Охранник сглатывает, выпячивает глаза, собираясь мне достойно ответить, но, наверное, тут же соображает, что я ведь могу и право иметь, если так смело себя веду. И, проглотив обиду, бормочет:
– А чего такое? Я ничего такого не сказал! Просто: правила. Сами же ввели и сами же... Я разве хамил?
– обращается он к Нине за защитой.
– Ты интонацией хамил, понял?
– не даю я ей ответить.
– Паскудной своей интонацией, понял? Запиши себя на магнитофон, послушай, и я очень удивлюсь, если тебя не стошнит!
– Чего?!
– Того!
Мы некоторое время безмолвно потаращили с охранником друг на друга глаза, как два враждующих варана из передачи "В мире животных", и разошлись. То есть я пошел с Ниной, а он остался таращить глаза в пустоту.*
– ---------------------------------------------------------------------
* Замечание при позднейшем чтении. Зря я обольщался; скорее всего он не таращил глаза, а тут же обратился к своему чаю: мало ли придурков тут бродит, на всех нервов не напасешься! - А. А.
– ---------------------------------------------------------------------
– Что это с тобой?
– спросила Нина.
– Плохо себя чувствуешь?
– Отлично себя чувствую. Где будем говорить?
– Успеем еще. Сначала зайдем...
И мы зашли в кабинет ее босса и ее теперешнего мужчины, американца Джеффа, не помню фамилии, то есть не знал никогда. Ну, пусть Питерса. Джефф Питерс, американский деловитый мальчик с чубчиком, лет сорока, встретил меня как родного. Должно быть, у них там, в Америке, принято окружать вниманием и заботой бывших мужей своих женщин. Он предложил мне кофе, чаю, виски, минеральной воды. Я отказался.
– Очень рад наконец познакомиться, - сказал он почти без акцента. Нина много хорошего о вас рассказывала!
Он соврал легко, так, что это выглядело правдой большей, чем сама правда.

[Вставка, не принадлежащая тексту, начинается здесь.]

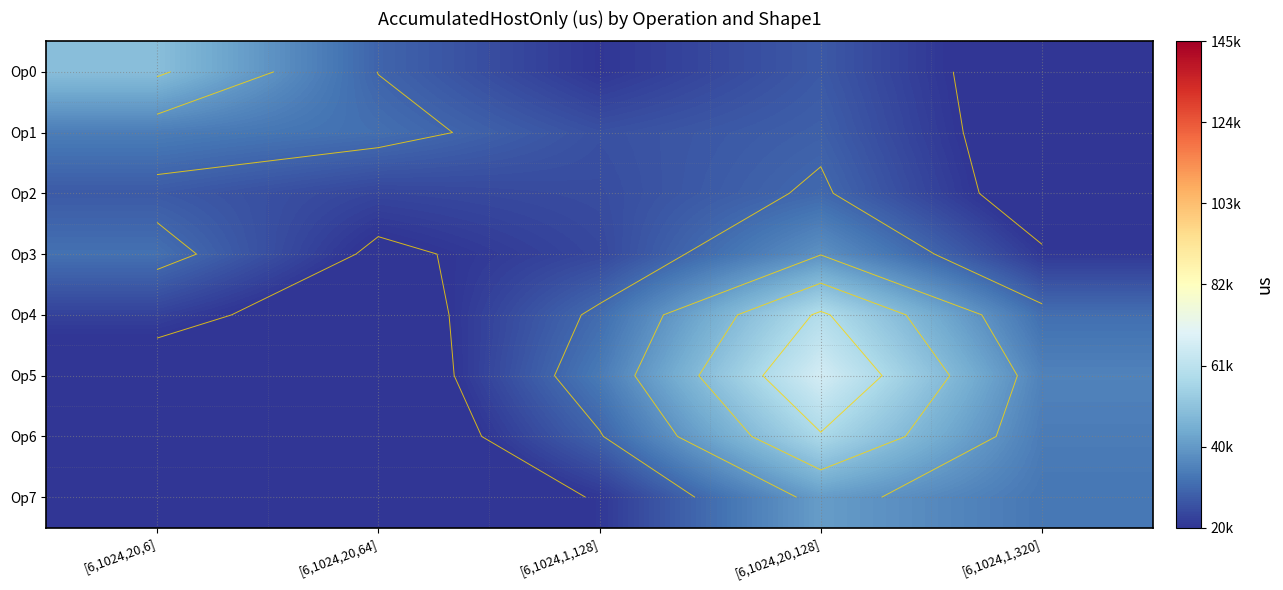

What is the total value across all series at [6,1024,1,128]?

208830.7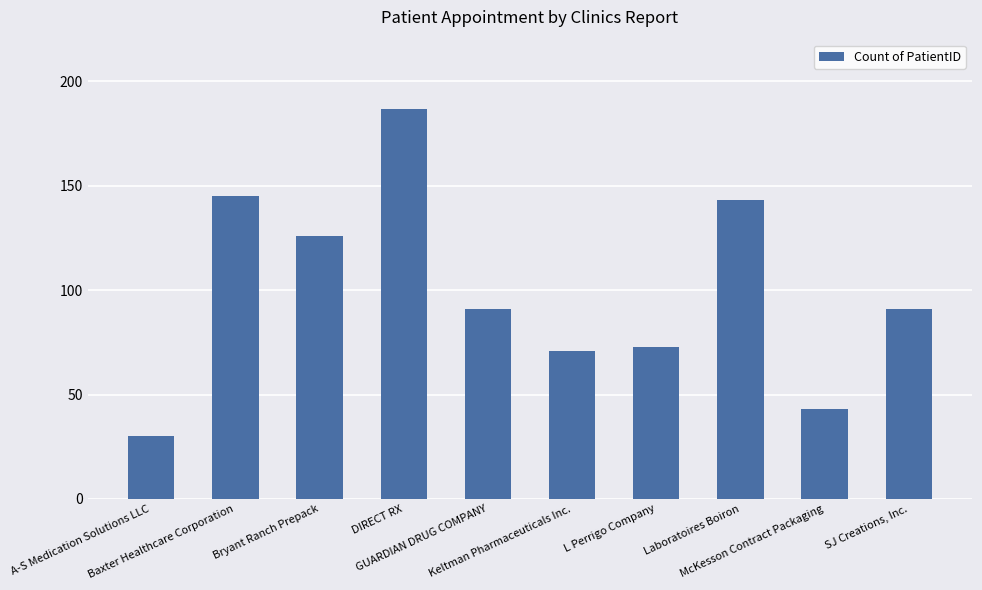

How many data points does each series have?

10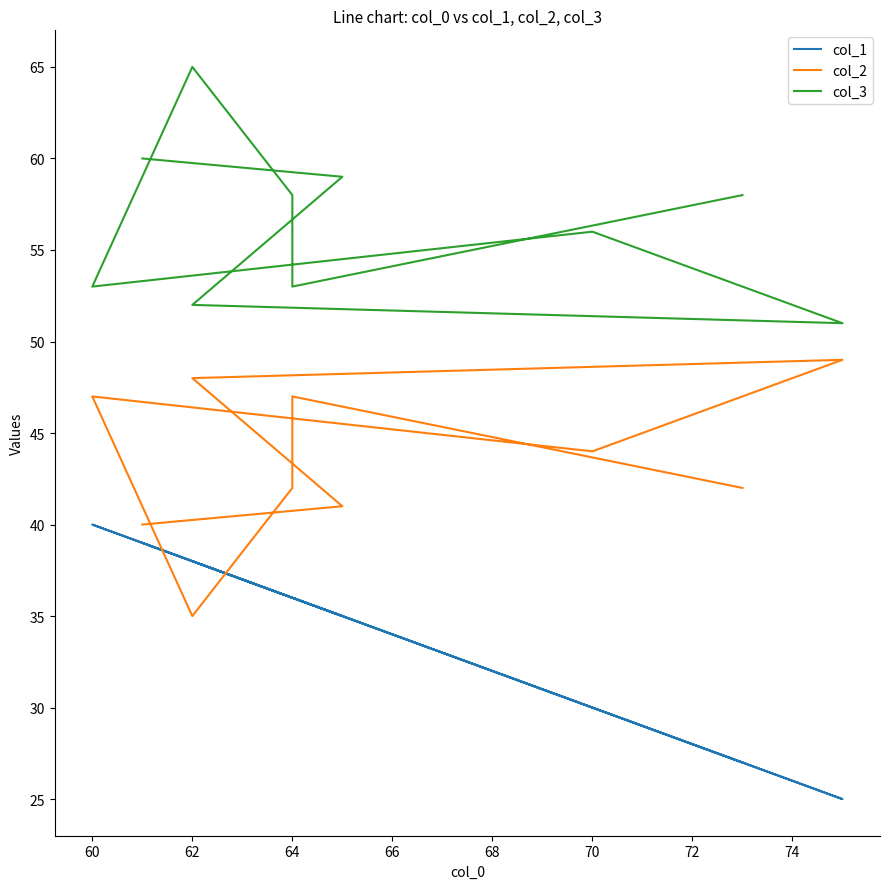

How many interior local valleys does the col_2 series have?

2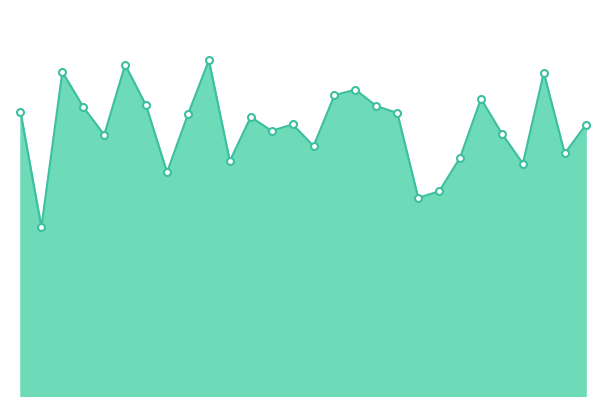

Is this an area chart (filled region under the line)?

Yes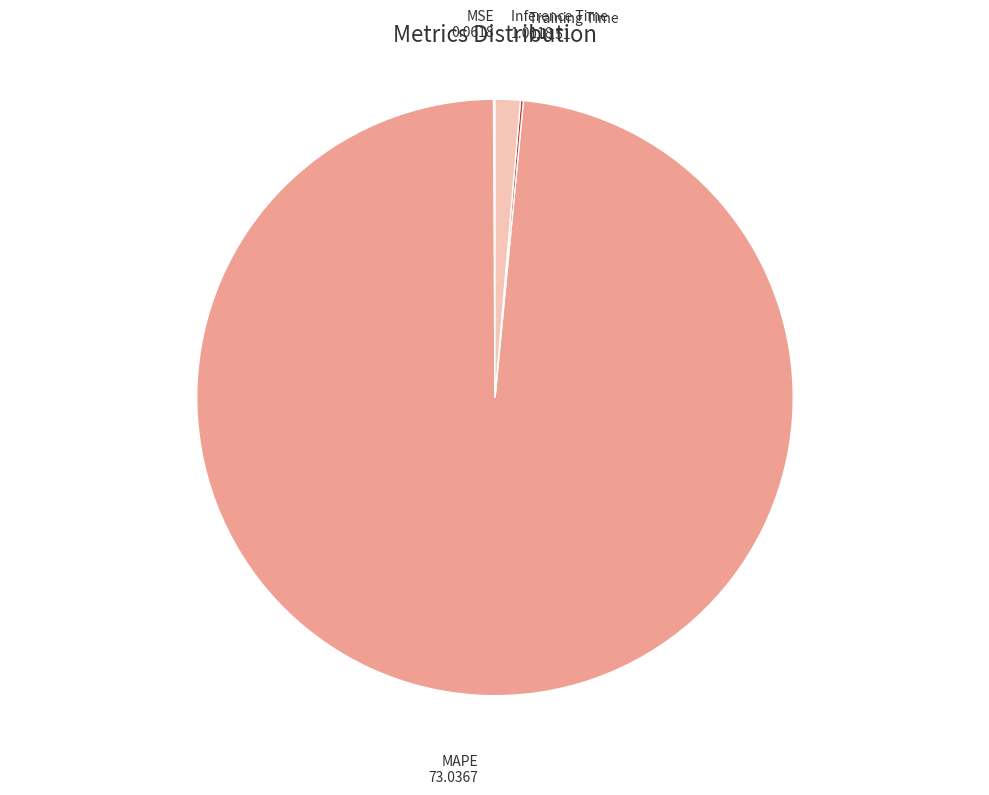

Is it true that MAPE is 92% of the pie?

False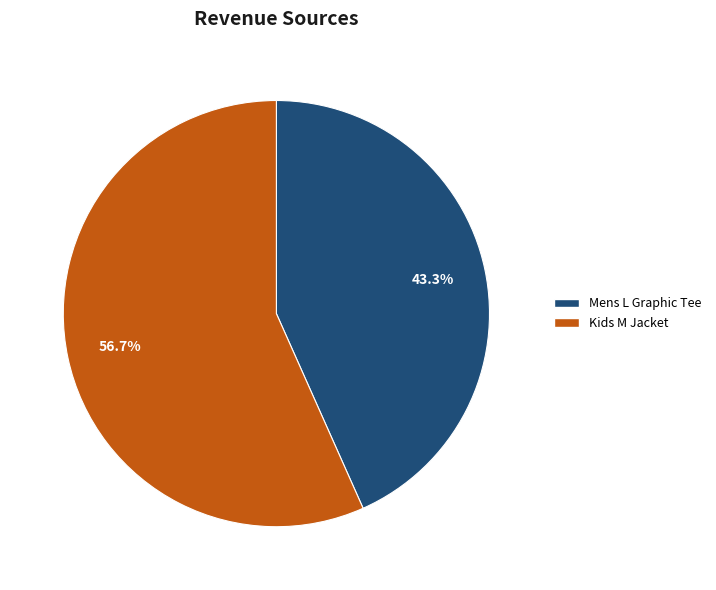

What is the total percentage of Kids M Jacket and Mens L Graphic Tee?

100.0%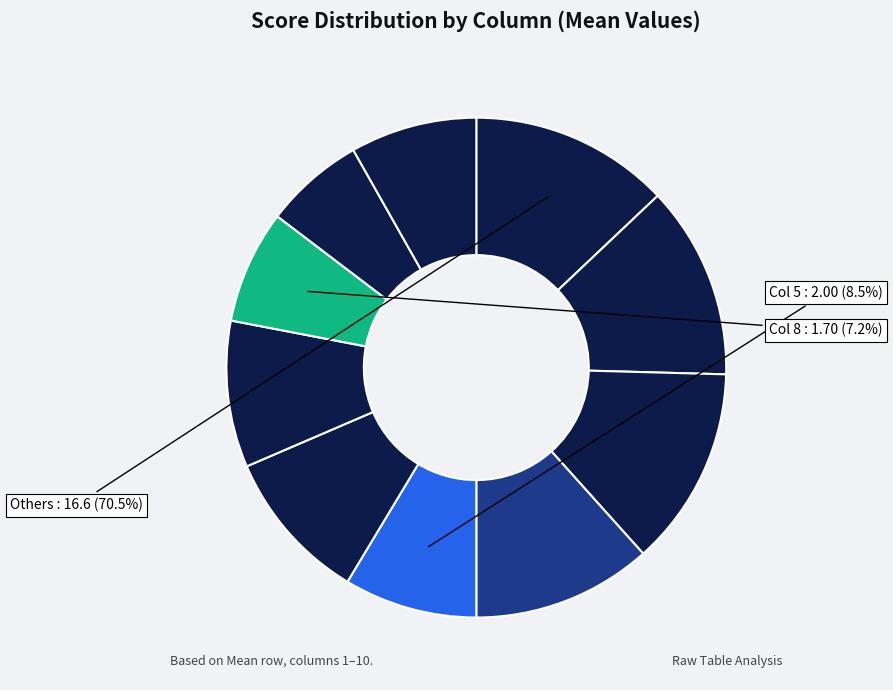

Which slice is the smallest?

2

Но видно было, что познакомиться действительно рад, без дураков. Ох уж эти чистосердечные американские мальчики, которые умудряются говорить то, что думают, потому что не любят и не приучены говорить то, чего не думают... Интересно, появились ли у нас такие?
Я сказал, что занят и пришел по делу. Он тут же извинился и пригласил меня приехать к ним в ближайший уик-энд, они снимают чудесную дачу на берегу лесного пруда.
– Там вода очень чистая, - аккуратно выговаривал он, - и я там поймал четыре эти... Как они?
– Караси, - подсказала Нина, любуясь им.
– Ка-ра-си, да! Мелочь, но приятно!
– выразился он совершенно по-русски и весь засветился при этом, засмеялся, довольный тем, что у него есть хорошее здоровье, хороший бизнес, хорошая женщина Нина, хорошая дача с хорошим прудом, в котором он поймал не три, заметьте, и не пять, а именно четыре карася. Я помню, меня почему-то взбесила эта точность, и я поспешил откланяться.